SHANGHAI (Reuters) - China’s yuan firmed on Tuesday as state-owned banks were suspected of selling dollars at the central banks behest, and sources told Reuters that authorities were preparing to tighten rules on forwards trading to deter speculation against the yuan, traders said.
“Some state-owned banks still bought yuan in the morning trade,” said a trader at a Chinese commercial bank in Shanghai, “However, such purchases were not as much as on Monday and last Friday.”
The People’s Bank of China set the midpoint rate at 6.3752 per dollar prior to market open, 0.22 percent firmer than the previous fix 6.3893. It is the third day in a row that the central bank raised the midpoint rate.
Spot yuan opened at 6.3750 per dollar and was changing hands at 6.3698 at midday, up 0.1 percent from the previous close, reaching its strongest level since a devaluation on Aug. 11.
Traders believed that the yuan is on track to stabilize around 6.4 per dollar.
The offshore yuan weakened 0.4 percent in morning trade and was trading 0.7 percent down from the onshore spot at 6.415 per dollar.
China’s central bank will tighten rules on trading of currency forwards from next month, sources with direct knowledge of the matter told Reuters on Tuesday, in a move to curb speculation and rising volatility after a sharp sell-off in the currency.
“It’s partly a move to strike hard at currency arbitrage activity,” said a trader at a foreign bank in Shanghai. “It effectively deters speculation on further yuan depreciation.”
A survey published on Tuesday showed factory activity in China had deteriorated last month.
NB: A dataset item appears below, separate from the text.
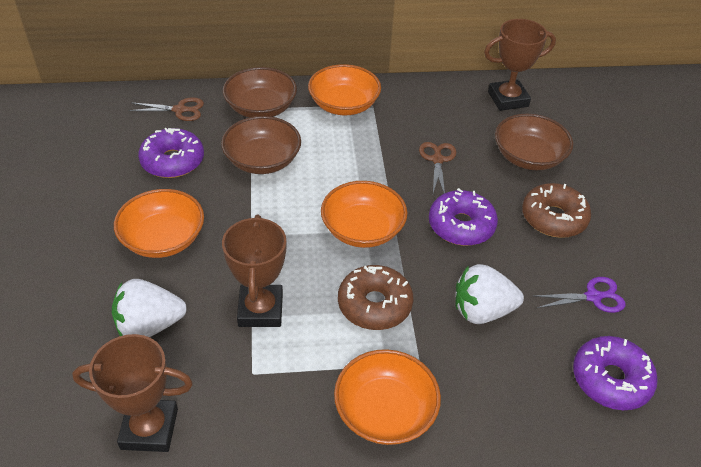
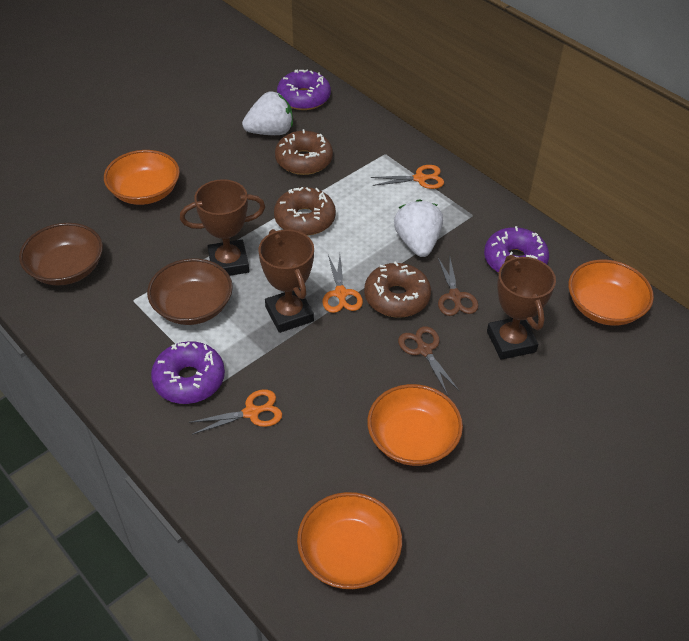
brown bowl: [221,116,301,174] [223,67,297,118] [495,114,573,170] = 3 -> [19,223,103,286] [147,258,233,325] = 2
brown donut: [338,265,413,330] [522,183,591,238] = 2 -> [274,187,336,236] [275,129,333,175] [364,261,431,318] = 3
orange scissors: none = 0 -> [189,389,282,435] [322,255,363,313] [371,165,444,189] = 3
purple scissors: [534,277,626,313] = 1 -> none = 0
The official Purchasing Managers’ Index (PMI) fell to 49.7 in August from the previous month’s reading of 50.0. The final Caixin/Markit Manufacturing PMI also dropped.
Traders said the data had little impact on trading.
Offshore one-year non-deliverable forwards contracts, considered the best available proxy for forward-looking market expectations of the yuan’s value, traded at 6.5825, or 3.15 percent weaker than the midpoint.